Sherpa (2015/Lionsgate DVD)

Picture: C Sound: C Extras: C Documentary: B+

Mt. Everest, the highest mountain in the world. Each year, climbers have dared to climb it at the risk of life and limb, just to see what it looks like from the top of the world, but that is what the most of us hear, of those who tried to climb the mountain ...the successes, the failures... what we don't hear or know is of those who make it possible, the Sherpas. The Sherpas are the mountain people who live around Everest, nomads and outcasts originally ...but now they are the guides who help guide those up the mountain, Jennifer Peedon's Sherpa (2015) is their story.

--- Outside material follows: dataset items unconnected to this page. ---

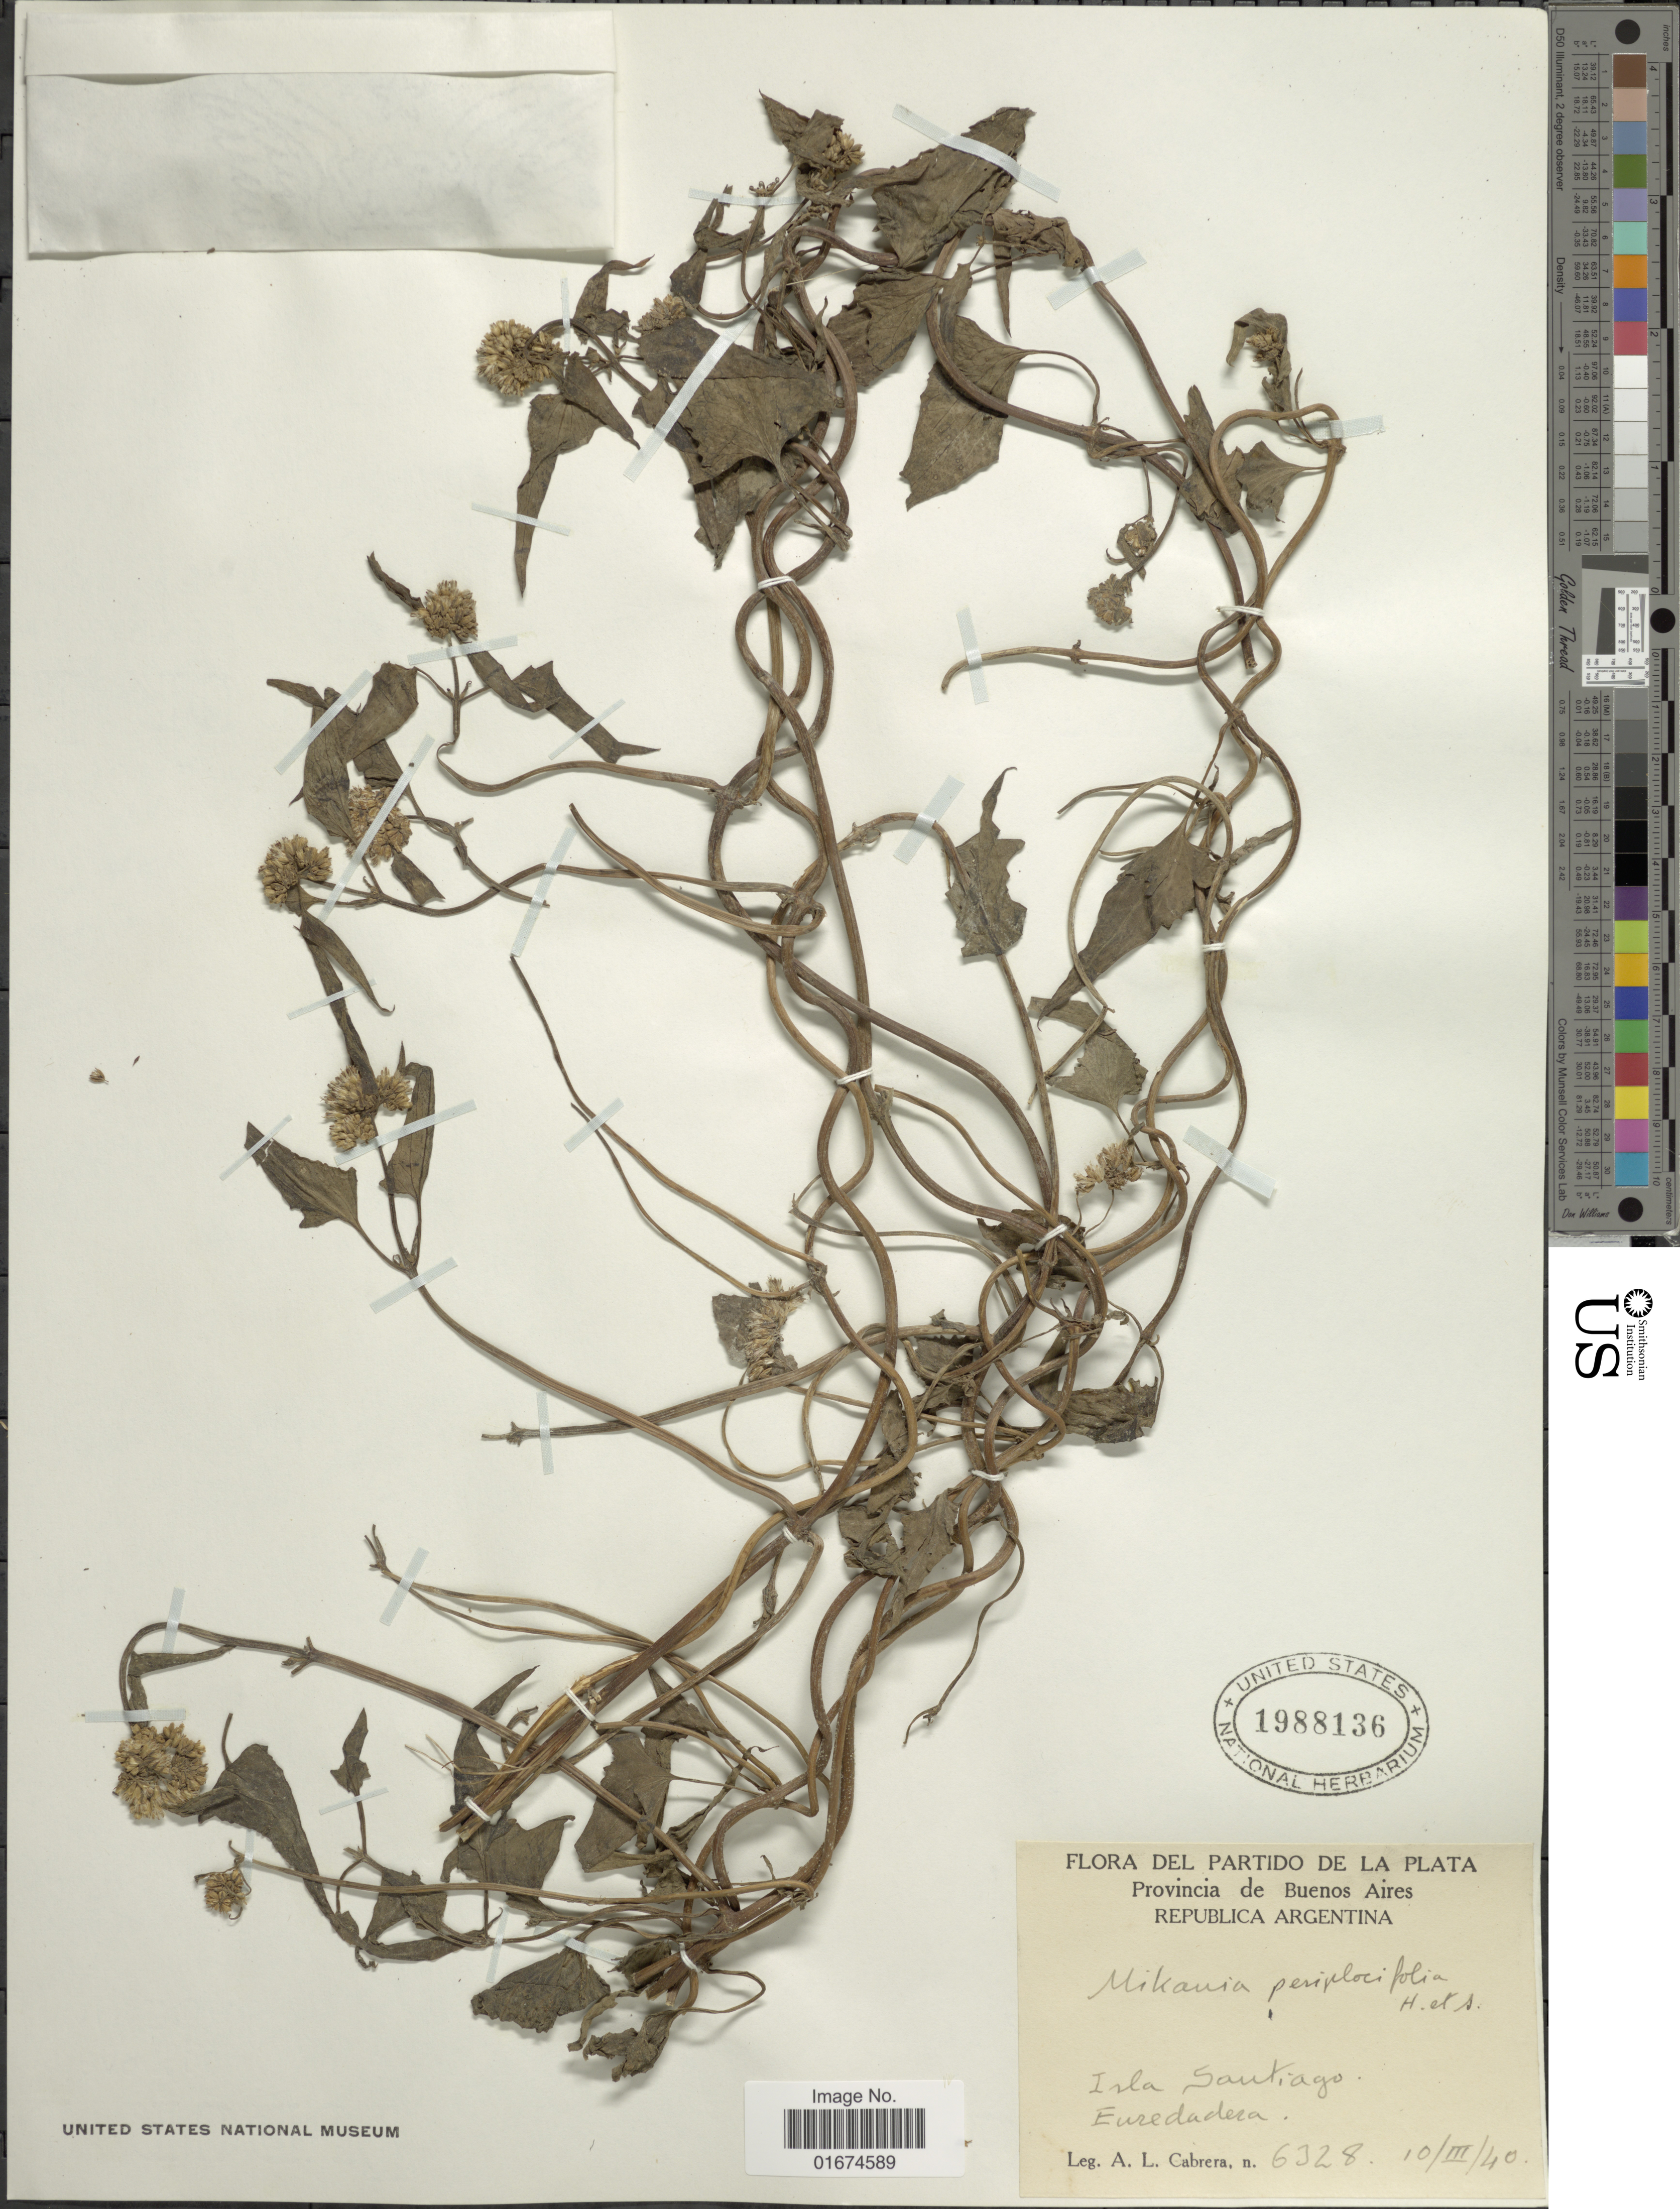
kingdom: Plantae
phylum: Tracheophyta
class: Magnoliopsida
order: Asterales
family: Asteraceae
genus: Mikania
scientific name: Mikania periplocifolia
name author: Hook. & Arn.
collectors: A. L. Cabrera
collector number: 6328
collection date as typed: Transcribed d/m/y: 10/3/40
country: Argentina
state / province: Buenos Aires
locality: Isla Santiago, Euredadera, del Partido de La Plata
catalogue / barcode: US 1988136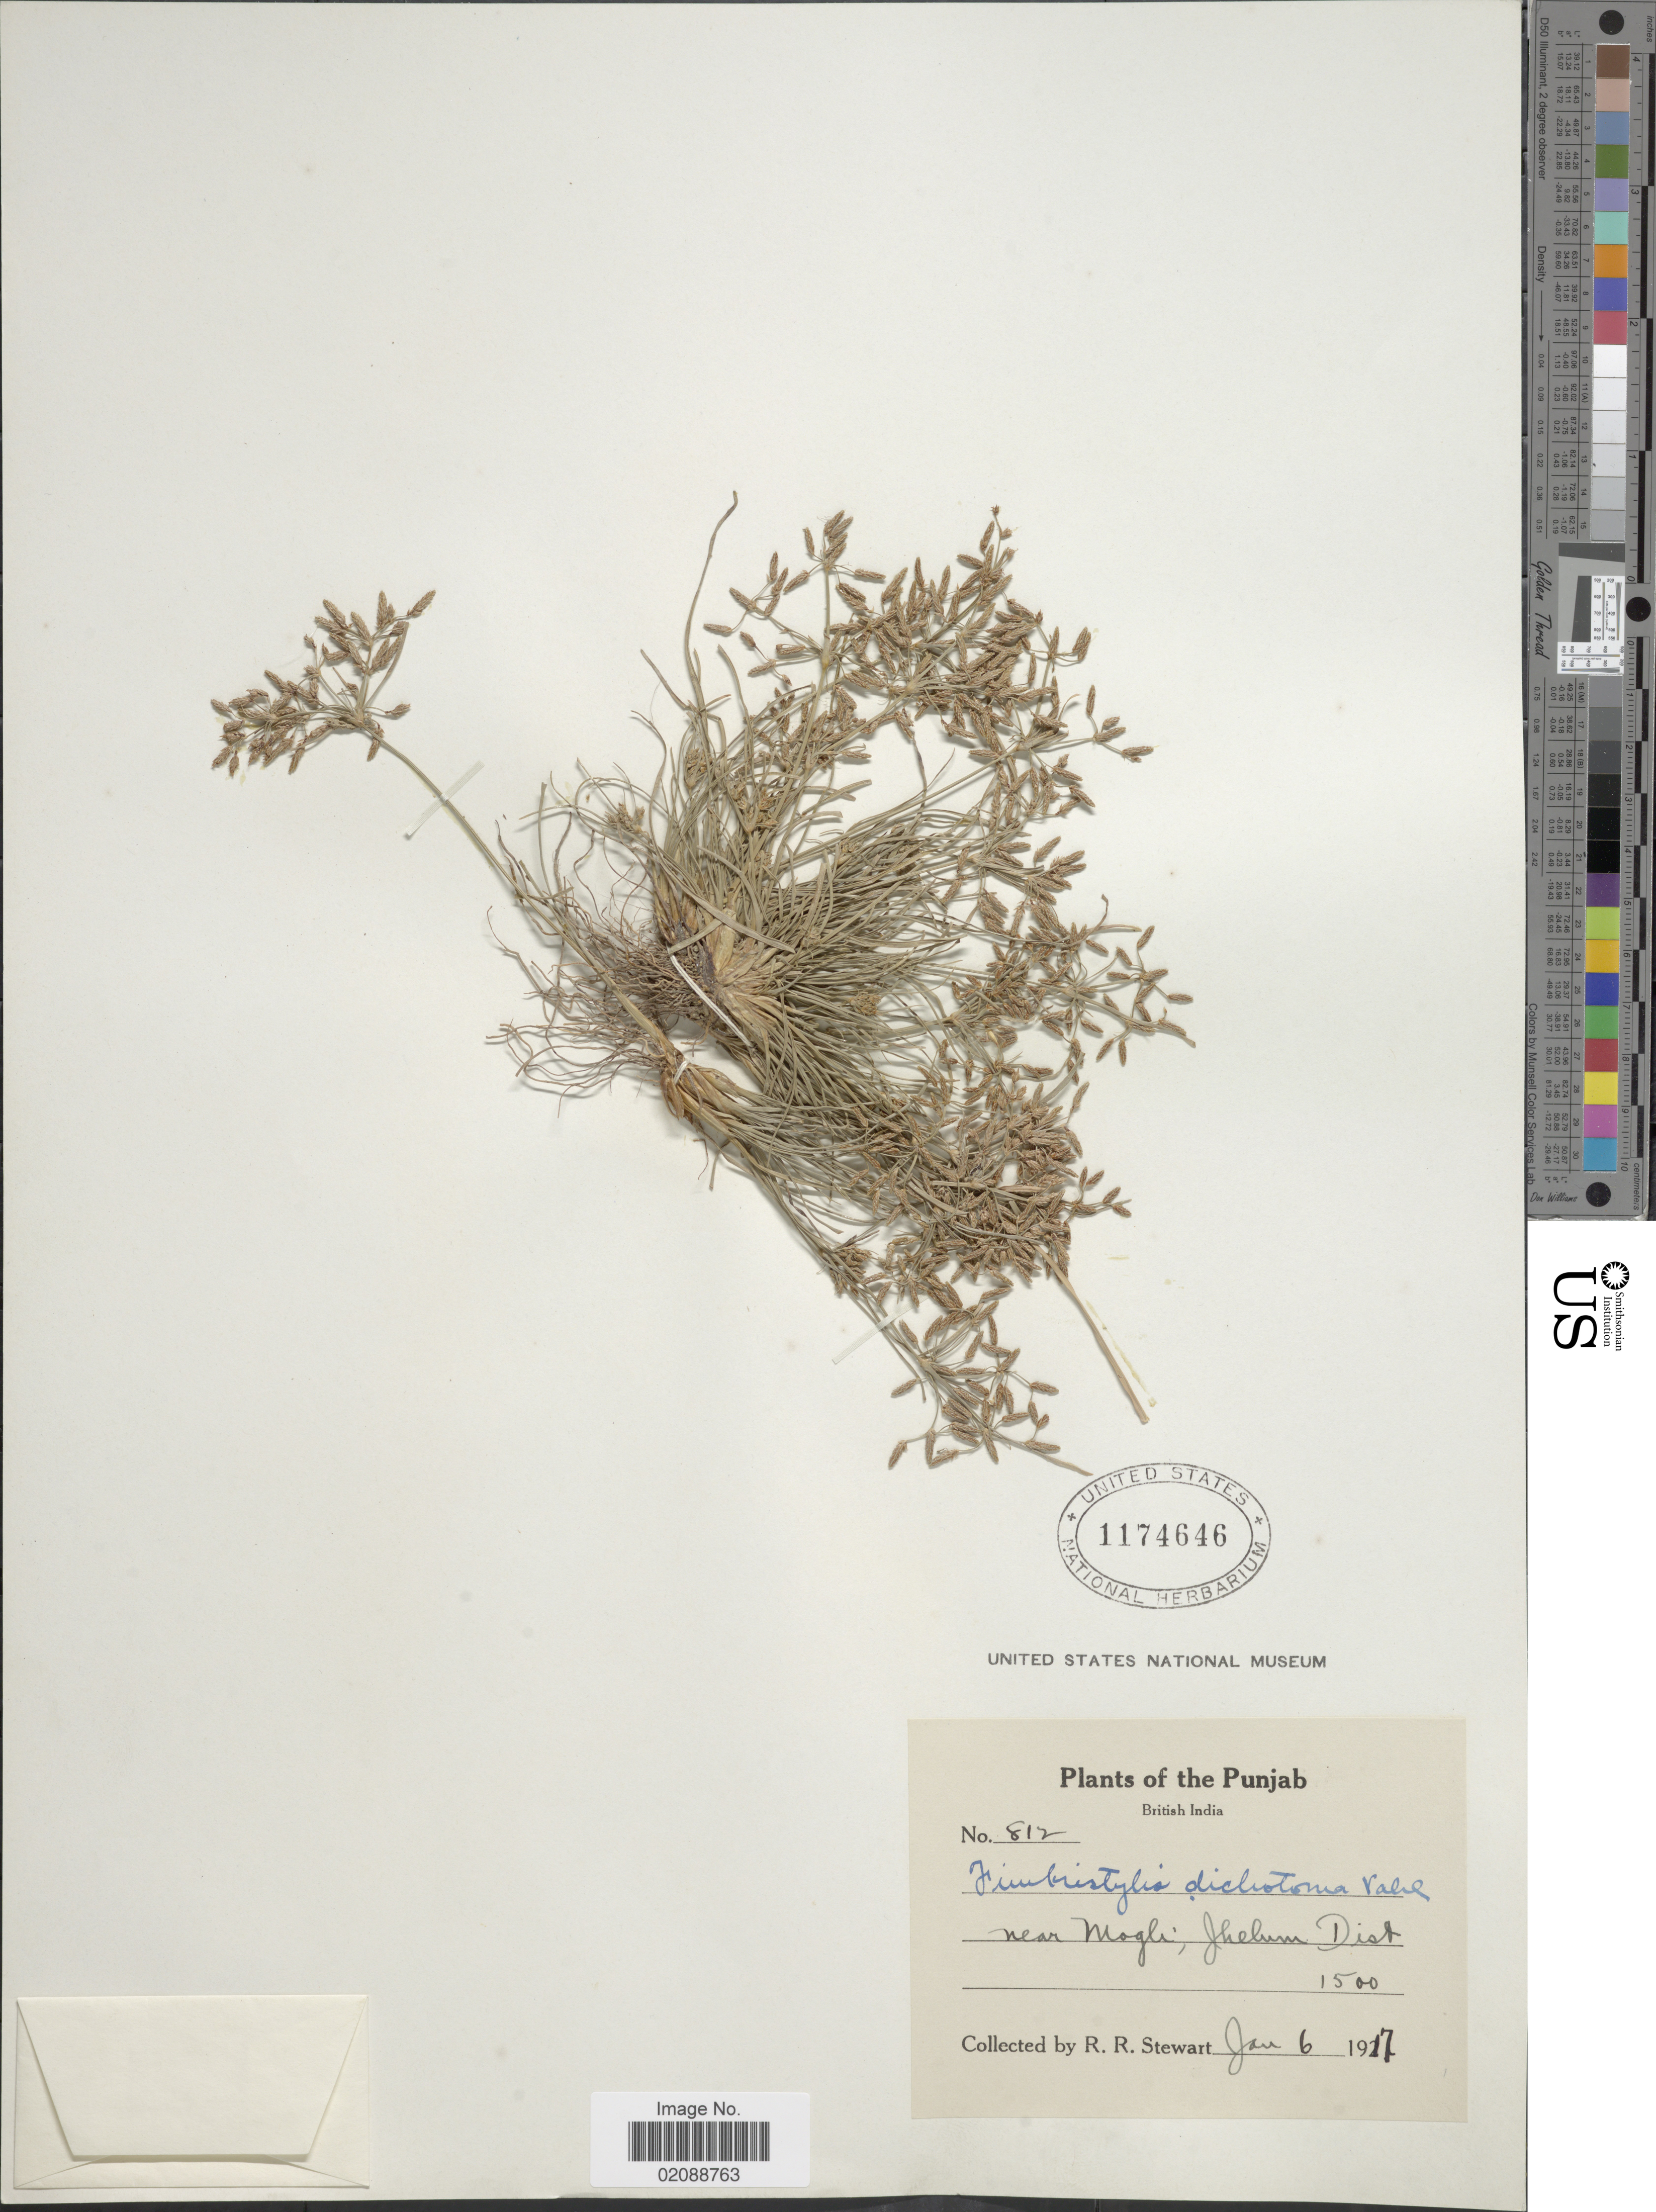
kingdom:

Every year, people die trying to climb Mt. Everest. But what they don't tell is those who helping those who climb them. The Sherpa people are one of the original climbers to Mt. Everest, now their entire race, village and livelihood depends on them as guides/supply runners for the tourists. They are the ones who help supply and run the base camps, they bring food, water, the heat, the training, even air. A single Sherpa could climb the mountain over 30 times a year to help bring supplies up the mountain. In 2013, they got into a fight with visitors and in 2014, an avalanche killed over 16 Sherpas. The government profits millions each year from tourists coming to Mt Everest, and now after generations of indentured service the Sherpa people demands government to help make more safety for it's climbers and it's people.

Climbing Mt. Everest has also turned into a multi-million dollar business. The government charges millions from tourists all over the world without lifting a finger, but the real work is done by the Sherpa people. But after the 2014 tragedy, they demanded government aid after an avalanche took the lives 16 men and compensation for their families. The government was afraid of losing their clients/profit, the tourists afraid of losing their chances to climb Mt. Everest, and the Sherpa afraid for their lives and families.

The anamorphically enhanced 2.35 X 1 image (shot in several so-so digital cameras) and lossy Dolby Digital 5.1 sound are watchable, but the footage is undeniably rough throughout, so don't expect IMAX quality or stability, like an actual title shot in the film format or a few other previous documentary entries in that mode. Extras include The Making of Sherpa and Deleted Scenes.